My brain was trying to put together disjointed pieces of information to explain what happened. I believe real coincidences occur with regularity, like being in the same time and place as a friend you haven’t seen in years. In this case, my intuition screamed that our accident was not related to any type of coincidence. There were simply too many factors in play for them to be unrelated.
I have to give the guy credit. He listened to me wide-eyed, and although he might have thought my brains were scrambled, he didn’t totally discount my law enforcement rant. He agreed to get word to Hollister and Tom. I guessed the FBI was a little too much for him. Then he made me go over the details of the accident again while he took more notes.
I laid back and closed my eyes, trying to picture the scene. “The car was white, and I’ve no idea about the make. The whole thing was over in seconds. Just as the kid started to shoot across in front of us on his board, I saw that the driver’s window was open, and there was something metallic resting on it. Now I think it was a gun.”
I opened my eyes to gauge his reaction. He raised an eyebrow but continued to write.
“Before that, the kid was standing at a dead stop beside the car as if he was talking to the driver and waiting for something.

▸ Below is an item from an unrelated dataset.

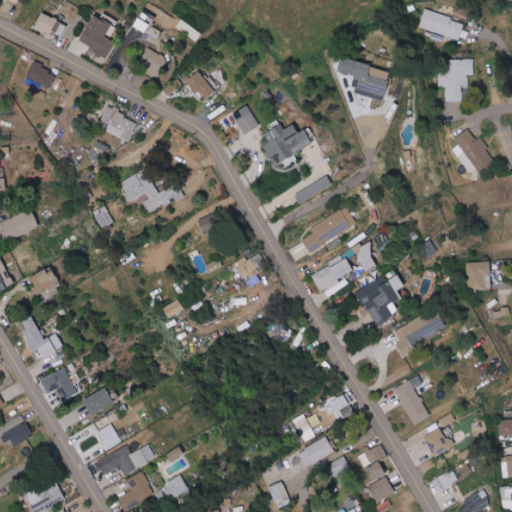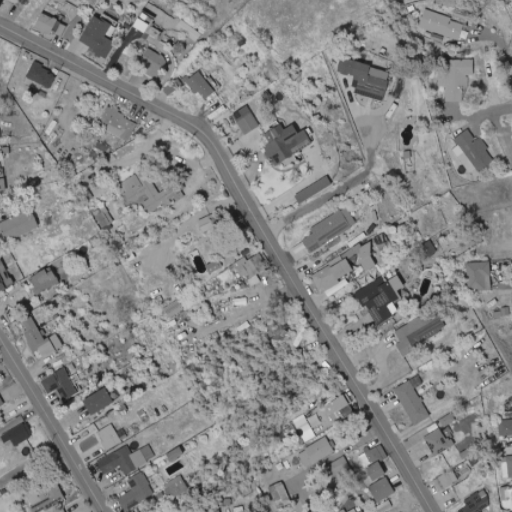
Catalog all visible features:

The next second, he was flying into the intersection.
I have a feeling it was purposeful, but I don’t think he would have risked his life like that unless he was forced to do it.”
I closed my eyes again, and an image of a black SUV suddenly appeared. “Oh, I think someone followed us out of Sid’s neighborhood, and maybe they let the guy at the intersection know we were on the way.”

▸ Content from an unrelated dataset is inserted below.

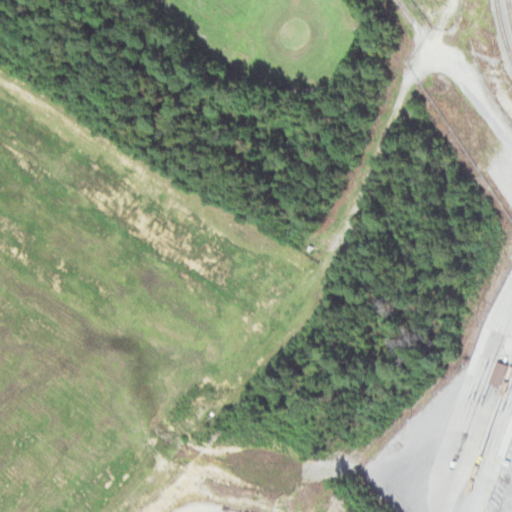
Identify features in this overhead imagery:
road: (490, 29)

In response to his puzzled expression, I added, “It’s complicated, but I think I know what happened.”
After providing all the details I could remember about Sid’s harassing calls, my SUV stalker, and Paul Denezza’s vendetta against Sid, I closed my eyes. My head was pounding.

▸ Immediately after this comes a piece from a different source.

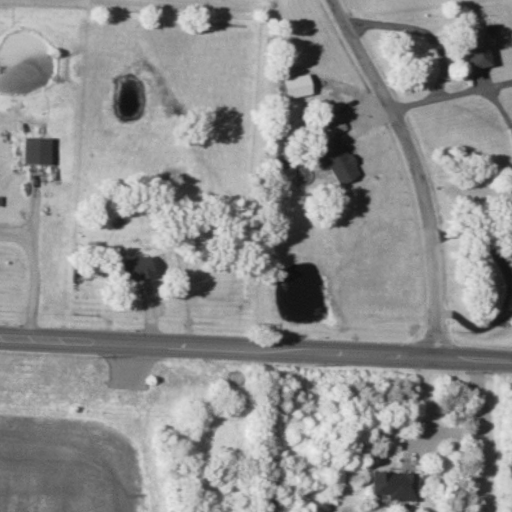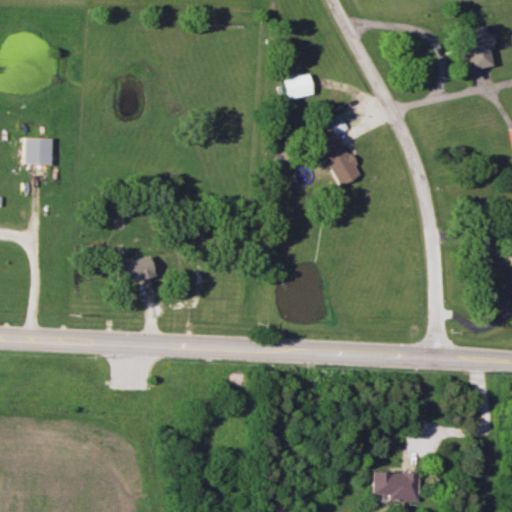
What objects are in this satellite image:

“I think what happened to us is related to all that,” I added weakly with a hand across my eyes.
I figured there was no use trying to get this officer to contact Murray. Tom was already making an appointment with him, and now we could wait for Mick to go with us. I squinted up at the officer through my fingers. The light had become unbearable.
“Please tell Detective Hollister about this, especially about the boy.”
Even as I spoke those words, I realized this couldn’t have anything to do with the street kids or the Asian gang. It was all about Paul and his lackeys. Was this really another attempt on Sid’s life and possibly on mine? But wait, didn’t the possible coercion of a teenager to cause our wreck suggest involvement of the gang and street kids?
I suddenly thought about Ping. What about him? Was it a coincidence that I angered—perhaps threatened—him last night?
My head felt as if it would explode with the slightest movement. I couldn’t think logically anymore. Pain and an overwhelming sadness were dulling my perceptions. I was losing peripheral vision. Miraculously, a nurse appeared with Tylenol and informed me the doctors would soon release me. Good, I guess, but I couldn’t imagine going back to the house to face Brooks’s anger and grief. Above all, I wanted to see Sid.
38
Day 9
At three in the morning, I finally gave up on sleep. In my new accommodations at the El Cortez, I sat up in bed and reached for my computer. Placing it on my lap, without thinking about it too much, I Skyped Rachael in Sydney. It was a long shot because of the nineteen-hour time change and because she didn’t know I was calling. Until I saw her beautiful face before me, I hadn’t realized I was holding my breath.